Column: ‘Cancel Culture’ to the rescue: A response to the president’s exoneration
February 21, 2021
Cancel culture will be the final check against the partisan absolution of a guilty Donald Trump. How did we get here?
The advancement of our human project requires the freedom to share competing ideas. Armed with the superpower of our conviction, we can advocate for ideals even when they run against an equally passionate believer with opposing views. Through these disagreements, we are forced to shed the comfort of our past and reach for new values. Evolution itself is the gift of our most precious right: the right to free speech, which our founders enshrined as our First Amendment in the Constitution of the United States. And yet despite its great importance, free speech is also dangerous, because like other great powers, it is easily corruptible. When does free speech go too far?
It is difficult to draw a line because the drawer must stand on one side and must lose their impartiality. Who can say what’s right to say?
The second impeachment trial sought to convict Former President Donald J. Trump for crossing the line on the single charges that he incited violence through defamatory lies. But however repugnant and unpresidential Trump’s conduct, it must be said that calls to violence are a truly American pastime. And, the truth is always subjective, especially in America where we celebrate the whistleblower who bravely stands up to the big institutions. Who should we trust with the truth?
Our modern democratic society has promoted our elected representatives to lie because their popularity seems to be mostly determined by their willingness to tell people not what is most real but what they most want to hear. They are not all created equal — some tell more lies than others and some tell bigger lies than others. It is in these subtle distinctions that we the people are called upon to pay the most careful attention and decide what is too dangerous to ignore.
In our imperfect system where lawmakers are lawbreakers, we, being private citizens, must stand up to power and wield our own free speech to make decisions and influence the outcome. This is the Cancel Culture phenomenon, one in which regular people have the ability to reach above the conflicted rulers of our capitalist democracy and use their voice to affect real and immediate change without ever having to resort to violence. Some people resent Cancel Culture, and they do so because it has the audacity to draw a line and to decide when someone has gone too far and deserves to be silenced.

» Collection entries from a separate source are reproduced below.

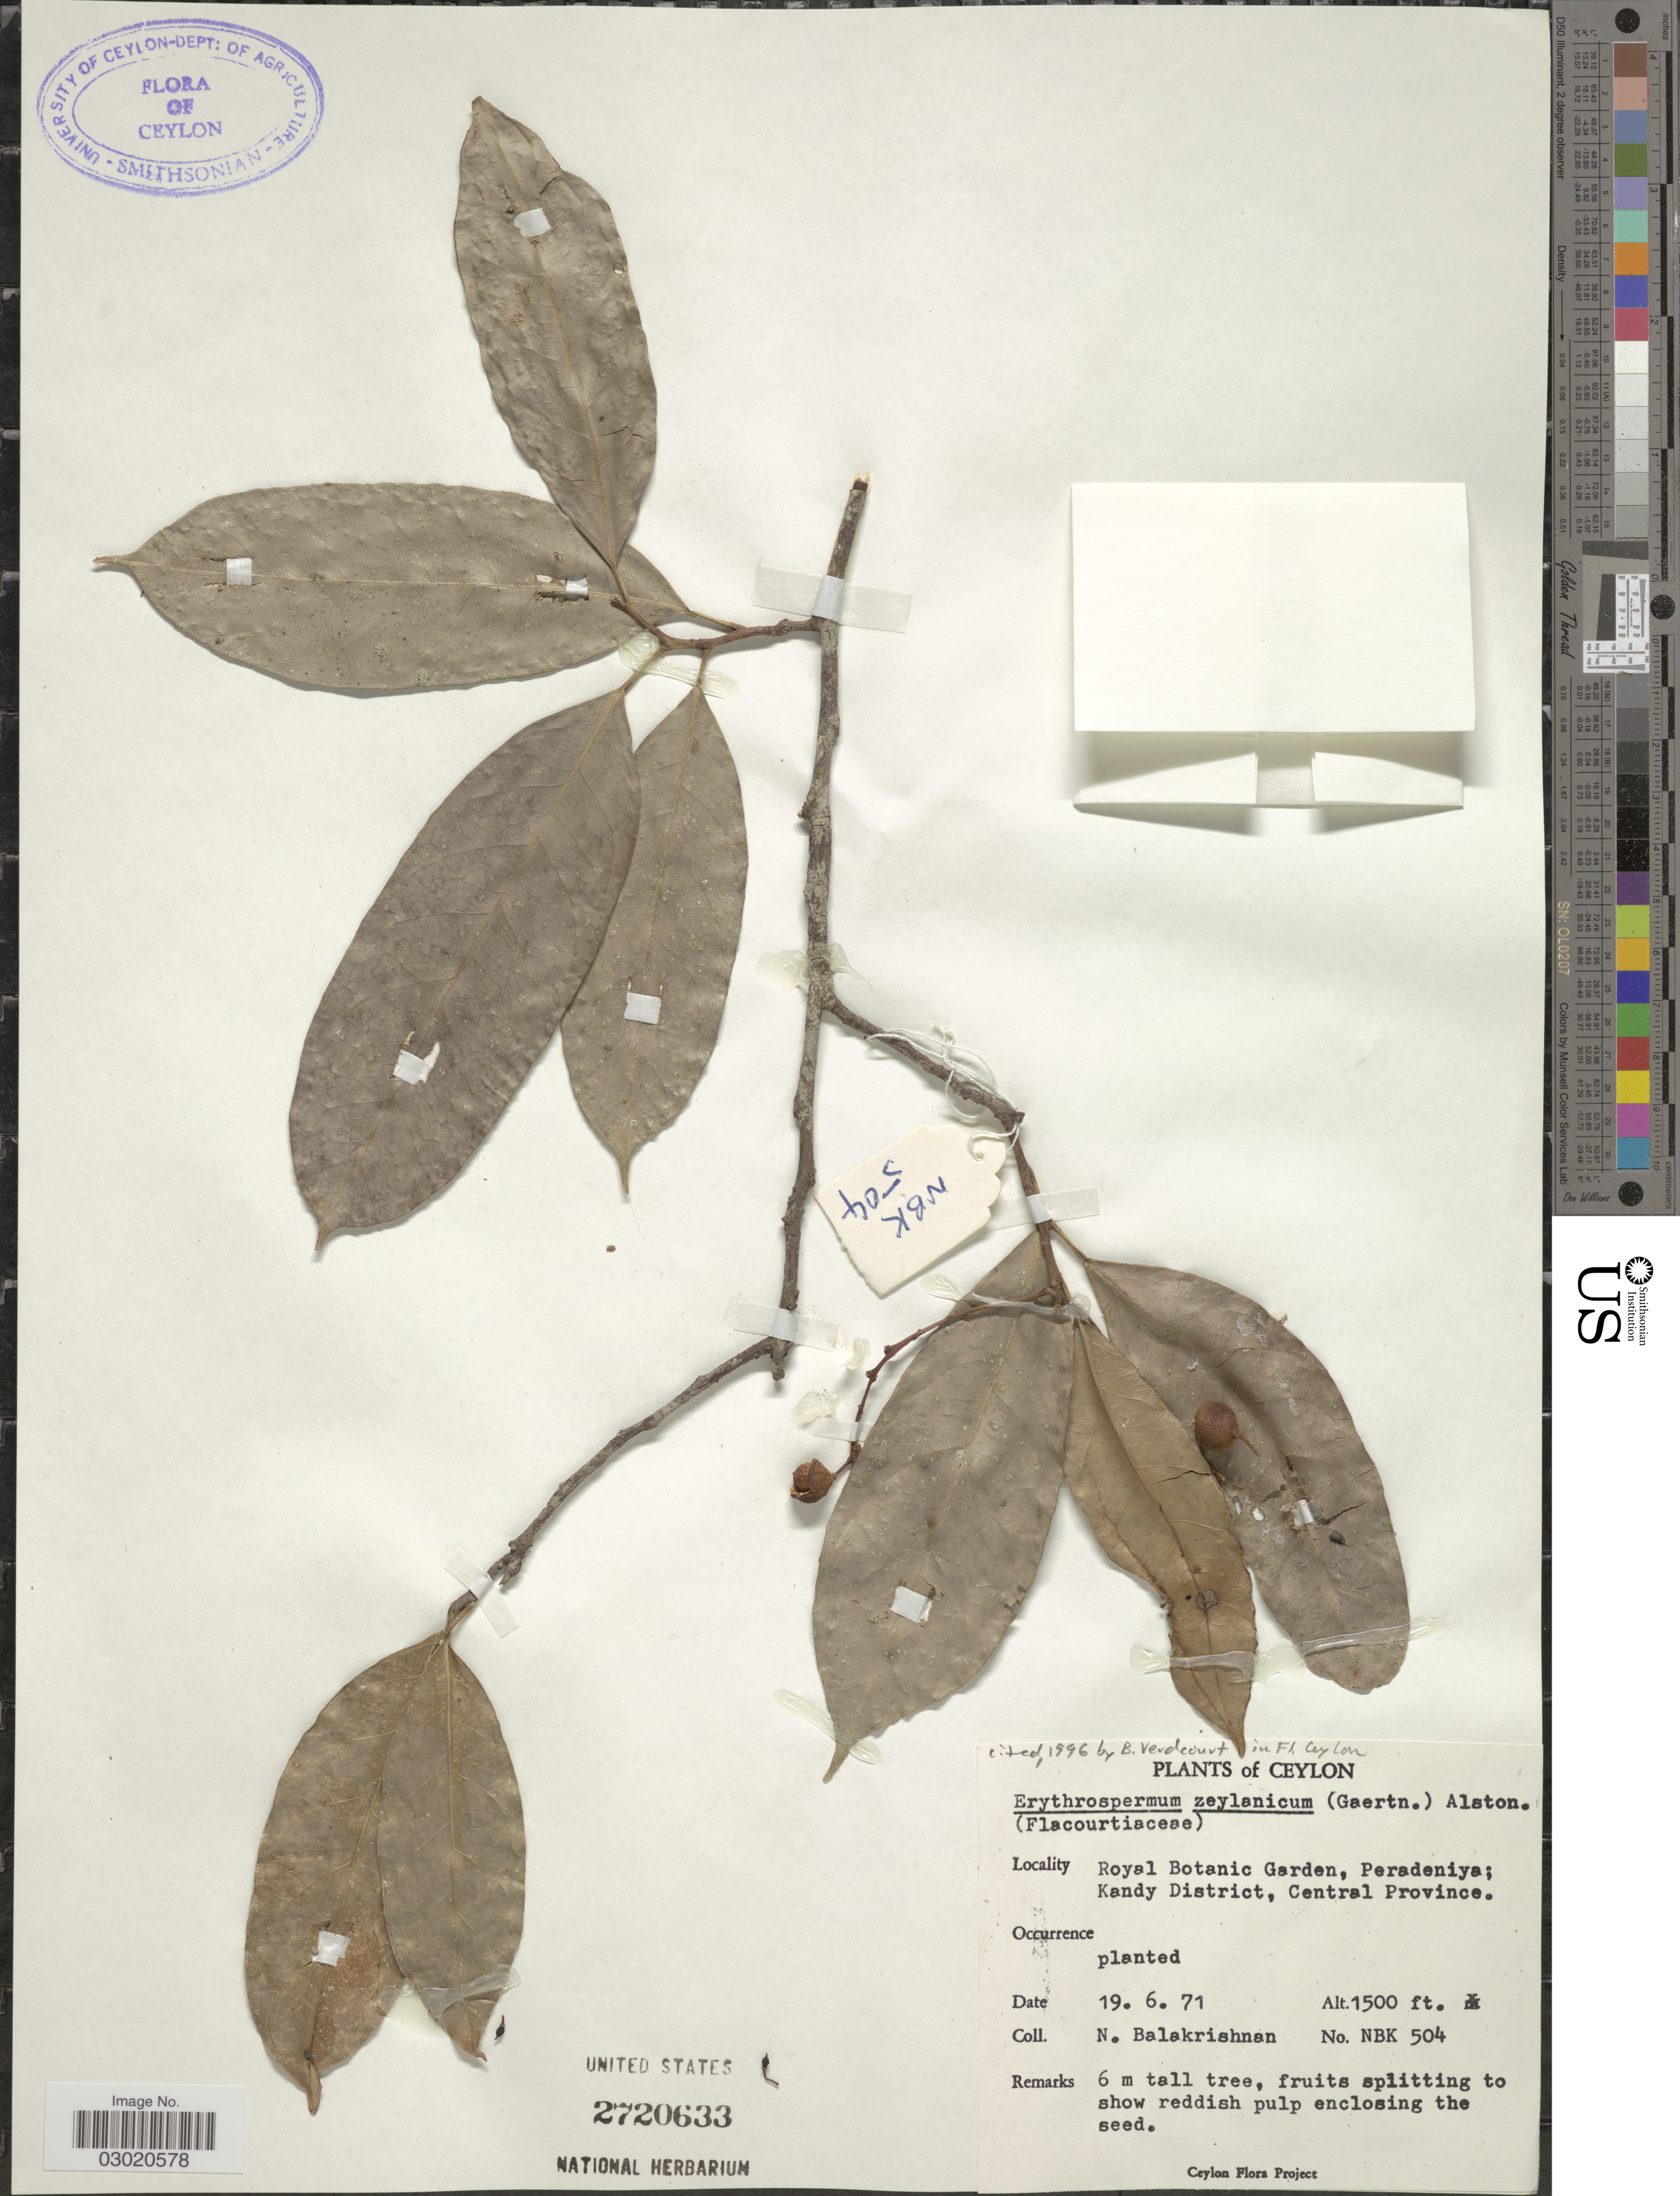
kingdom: Plantae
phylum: Tracheophyta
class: Magnoliopsida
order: Malpighiales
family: Achariaceae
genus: Erythrospermum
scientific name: Erythrospermum zeylanicum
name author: (Gaertn.) Alston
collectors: N. Balakrishnan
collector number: NBK504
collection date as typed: Transcribed d/m/y: 19/6/71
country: Sri Lanka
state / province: Central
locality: Ceylon, Royal Botanic Garden, Peradeniya; Kandy District, Central Province.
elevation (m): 457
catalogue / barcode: US 2720633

Cancel Culture emerges as a necessary remedy to lawlessness. The general American public does not wield a gavel or create laws but instead use our iPhone to create the political agenda for our public servants. We have the power to inspire change, create movements, and draw our individual lines, answering the question individually: where does free speech go too far? Cancel Culture becomes productive and essential as it exposes dangerous liars who, in spreading disinformation, encourage violence against those they oppose. In so doing, Cancel Culture serves the cause of creating the political climate, the free speech our founders envisioned.
Only six Republicans crossing party lines voted that Trump’s second impeachment should proceed to trial, and only saw seven Republicans in the Senate voted to convict. The rest are small-minded cowards whose vision does not extend past their own immediate self-interest to reach for the universal ideals of a country seeking greatness. And so the cancellation of Trump’s will be left to the people who will shun his already tarnished brand and push corporations and local governments to scuttle their affiliation with his name. Cancel culture to the rescue!